Ignoring every picture, return the lines of the listing below word for word, from the line that holds "Рождественские венки" through the line that holds "Somos a equipe".

---

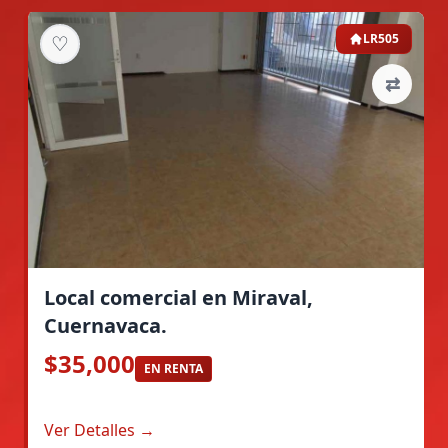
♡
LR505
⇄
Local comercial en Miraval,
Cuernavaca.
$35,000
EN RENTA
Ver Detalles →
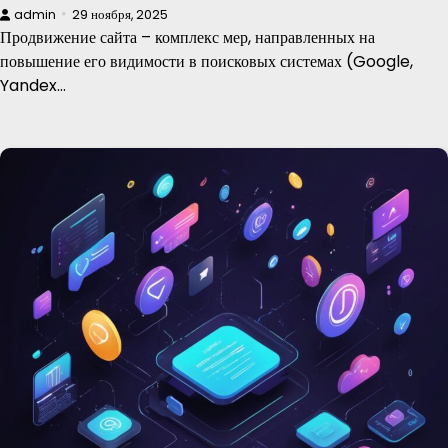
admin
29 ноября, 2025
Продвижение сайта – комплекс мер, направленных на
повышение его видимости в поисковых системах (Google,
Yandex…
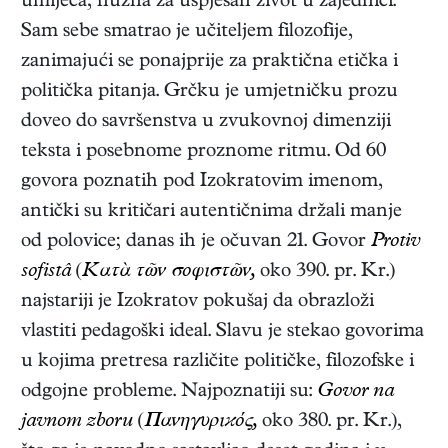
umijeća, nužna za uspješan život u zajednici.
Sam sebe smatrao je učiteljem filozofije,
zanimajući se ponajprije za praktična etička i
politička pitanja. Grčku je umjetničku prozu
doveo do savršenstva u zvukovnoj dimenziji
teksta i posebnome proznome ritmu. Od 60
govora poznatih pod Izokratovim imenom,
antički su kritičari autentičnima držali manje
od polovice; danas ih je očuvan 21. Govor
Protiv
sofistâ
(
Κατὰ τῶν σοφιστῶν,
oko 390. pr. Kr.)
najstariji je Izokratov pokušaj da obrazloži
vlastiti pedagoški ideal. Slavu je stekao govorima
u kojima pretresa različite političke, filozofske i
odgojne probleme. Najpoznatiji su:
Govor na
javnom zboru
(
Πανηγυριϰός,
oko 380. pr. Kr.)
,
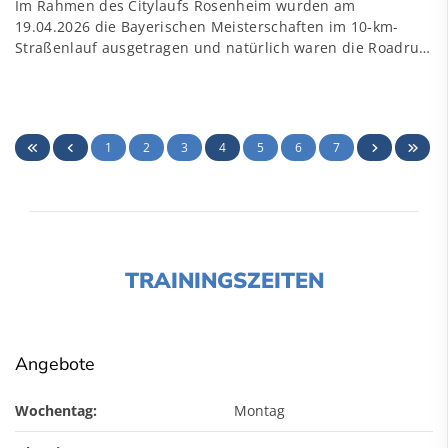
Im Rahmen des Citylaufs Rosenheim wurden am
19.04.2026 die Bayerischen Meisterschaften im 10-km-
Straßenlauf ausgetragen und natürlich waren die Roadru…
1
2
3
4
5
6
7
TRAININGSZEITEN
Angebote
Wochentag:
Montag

---

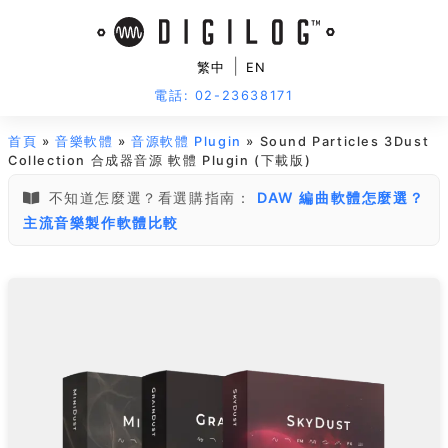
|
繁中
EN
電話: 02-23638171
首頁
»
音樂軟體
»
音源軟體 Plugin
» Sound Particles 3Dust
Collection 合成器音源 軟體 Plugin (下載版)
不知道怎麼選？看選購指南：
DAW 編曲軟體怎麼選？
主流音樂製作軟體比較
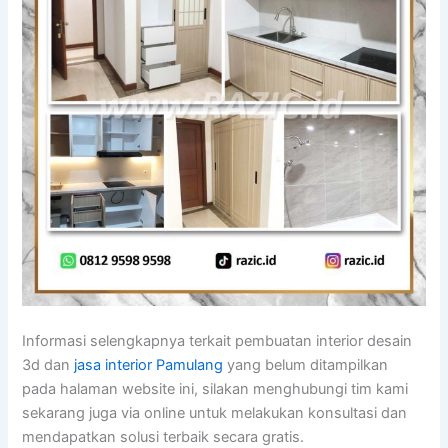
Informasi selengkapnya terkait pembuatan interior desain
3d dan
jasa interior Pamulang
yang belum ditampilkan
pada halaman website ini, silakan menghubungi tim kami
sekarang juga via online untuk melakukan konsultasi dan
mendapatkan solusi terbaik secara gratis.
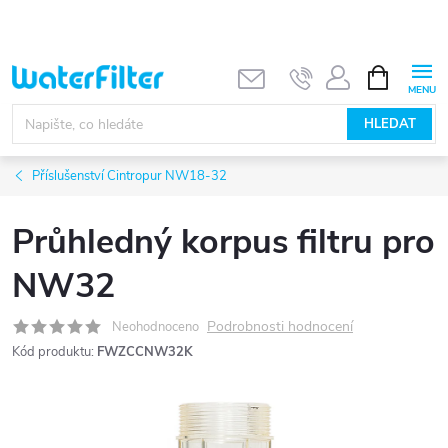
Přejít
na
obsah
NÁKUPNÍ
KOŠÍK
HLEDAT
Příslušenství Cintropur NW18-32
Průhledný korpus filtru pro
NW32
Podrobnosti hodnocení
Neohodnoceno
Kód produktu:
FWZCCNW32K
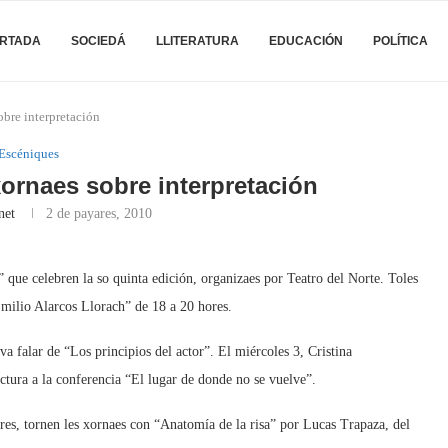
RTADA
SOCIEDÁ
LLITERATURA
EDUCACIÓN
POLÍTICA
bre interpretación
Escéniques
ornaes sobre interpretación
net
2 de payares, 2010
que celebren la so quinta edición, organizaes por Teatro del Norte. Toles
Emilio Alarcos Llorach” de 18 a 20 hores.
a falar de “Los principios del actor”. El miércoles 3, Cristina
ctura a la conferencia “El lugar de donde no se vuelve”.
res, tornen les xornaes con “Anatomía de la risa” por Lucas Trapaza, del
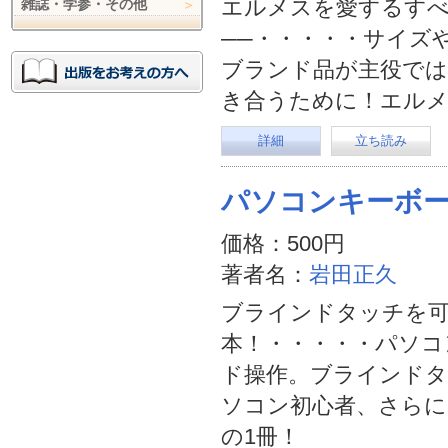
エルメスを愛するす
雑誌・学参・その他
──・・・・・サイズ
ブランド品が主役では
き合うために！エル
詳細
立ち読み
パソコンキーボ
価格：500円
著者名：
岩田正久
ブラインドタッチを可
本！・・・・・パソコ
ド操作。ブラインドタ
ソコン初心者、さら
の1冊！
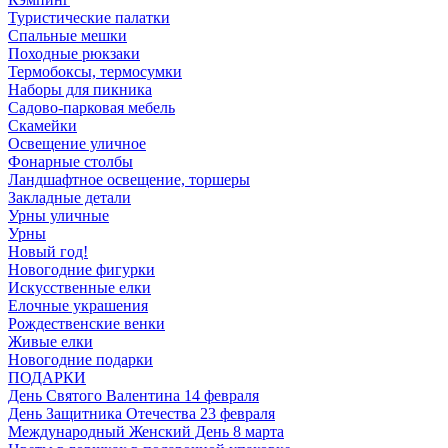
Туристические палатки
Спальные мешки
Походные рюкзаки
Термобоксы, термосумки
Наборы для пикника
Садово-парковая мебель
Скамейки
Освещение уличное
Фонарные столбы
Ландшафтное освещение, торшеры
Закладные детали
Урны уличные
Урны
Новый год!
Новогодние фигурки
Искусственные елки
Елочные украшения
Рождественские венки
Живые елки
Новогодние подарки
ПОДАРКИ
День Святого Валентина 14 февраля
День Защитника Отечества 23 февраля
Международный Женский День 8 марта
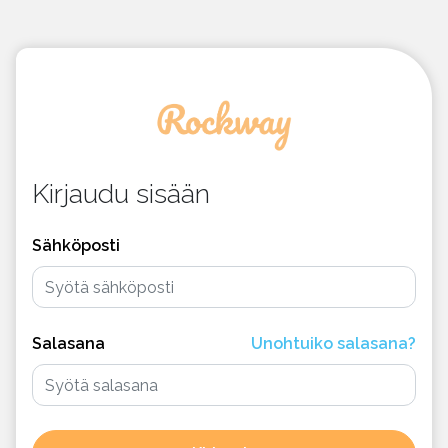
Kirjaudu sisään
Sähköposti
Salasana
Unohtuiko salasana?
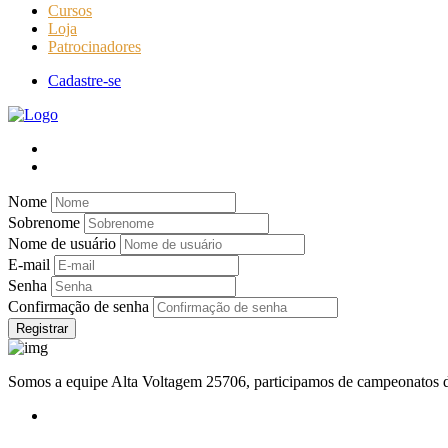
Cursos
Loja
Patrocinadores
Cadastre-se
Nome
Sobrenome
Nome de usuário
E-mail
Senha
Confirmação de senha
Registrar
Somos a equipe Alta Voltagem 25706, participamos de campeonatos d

---

[THE ANSWER]
Рождественские венки
Живые елки
Новогодние подарки
ПОДАРКИ
День Святого Валентина 14 февраля
День Защитника Отечества 23 февраля
Международный Женский День 8 марта
Kirjaudu sisään
Sähköposti
Salasana
Unohtuiko salasana?
Cursos
Loja
Patrocinadores
Cadastre-se
Nome
Sobrenome
Nome de usuário
E-mail
Senha
Confirmação de senha
Registrar
Somos a equipe Alta Voltagem 25706, participamos de campeonatos d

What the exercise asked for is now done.